# Short task
Please give the lines of the items from the very start through the line containing "state / province: Panamá", inclusive, as a JSON list of strings, one string per line and no blank lines.

# Data for the task
--- start ---

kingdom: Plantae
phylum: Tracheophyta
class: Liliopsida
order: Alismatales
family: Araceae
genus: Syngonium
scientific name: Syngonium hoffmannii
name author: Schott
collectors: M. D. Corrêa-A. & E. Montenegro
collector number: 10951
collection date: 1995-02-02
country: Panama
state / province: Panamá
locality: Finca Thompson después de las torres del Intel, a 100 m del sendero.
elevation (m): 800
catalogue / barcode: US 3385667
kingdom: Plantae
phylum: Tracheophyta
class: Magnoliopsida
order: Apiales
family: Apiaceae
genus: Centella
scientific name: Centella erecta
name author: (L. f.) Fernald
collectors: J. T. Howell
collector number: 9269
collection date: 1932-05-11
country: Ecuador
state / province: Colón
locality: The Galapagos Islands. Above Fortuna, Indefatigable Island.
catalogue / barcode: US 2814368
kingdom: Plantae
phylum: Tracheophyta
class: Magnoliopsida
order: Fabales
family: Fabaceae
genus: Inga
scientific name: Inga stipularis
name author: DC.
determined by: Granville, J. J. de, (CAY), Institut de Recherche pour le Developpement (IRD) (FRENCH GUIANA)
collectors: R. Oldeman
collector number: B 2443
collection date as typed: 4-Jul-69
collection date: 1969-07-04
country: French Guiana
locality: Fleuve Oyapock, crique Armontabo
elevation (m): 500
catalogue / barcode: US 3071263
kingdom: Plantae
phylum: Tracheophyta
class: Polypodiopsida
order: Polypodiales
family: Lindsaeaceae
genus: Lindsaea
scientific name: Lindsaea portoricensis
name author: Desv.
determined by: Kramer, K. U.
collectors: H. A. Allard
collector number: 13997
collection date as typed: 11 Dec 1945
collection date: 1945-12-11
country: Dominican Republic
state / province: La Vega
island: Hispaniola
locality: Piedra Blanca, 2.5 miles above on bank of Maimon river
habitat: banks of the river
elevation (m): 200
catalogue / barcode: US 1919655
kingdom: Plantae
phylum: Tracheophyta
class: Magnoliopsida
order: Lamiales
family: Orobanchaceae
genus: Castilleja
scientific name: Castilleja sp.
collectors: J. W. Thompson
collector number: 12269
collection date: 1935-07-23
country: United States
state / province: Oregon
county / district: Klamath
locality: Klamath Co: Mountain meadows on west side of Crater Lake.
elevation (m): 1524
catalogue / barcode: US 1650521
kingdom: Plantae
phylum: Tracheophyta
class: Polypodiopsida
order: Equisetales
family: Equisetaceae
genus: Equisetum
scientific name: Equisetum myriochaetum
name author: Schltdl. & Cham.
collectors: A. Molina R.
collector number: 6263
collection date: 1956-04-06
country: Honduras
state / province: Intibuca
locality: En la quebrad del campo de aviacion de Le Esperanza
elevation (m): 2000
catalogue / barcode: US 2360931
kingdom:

--- end ---

# Finished exercise
[
  "kingdom: Plantae",
  "phylum: Tracheophyta",
  "class: Liliopsida",
  "order: Alismatales",
  "family: Araceae",
  "genus: Syngonium",
  "scientific name: Syngonium hoffmannii",
  "name author: Schott",
  "collectors: M. D. Corrêa-A. & E. Montenegro",
  "collector number: 10951",
  "collection date: 1995-02-02",
  "country: Panama",
  "state / province: Panamá"
]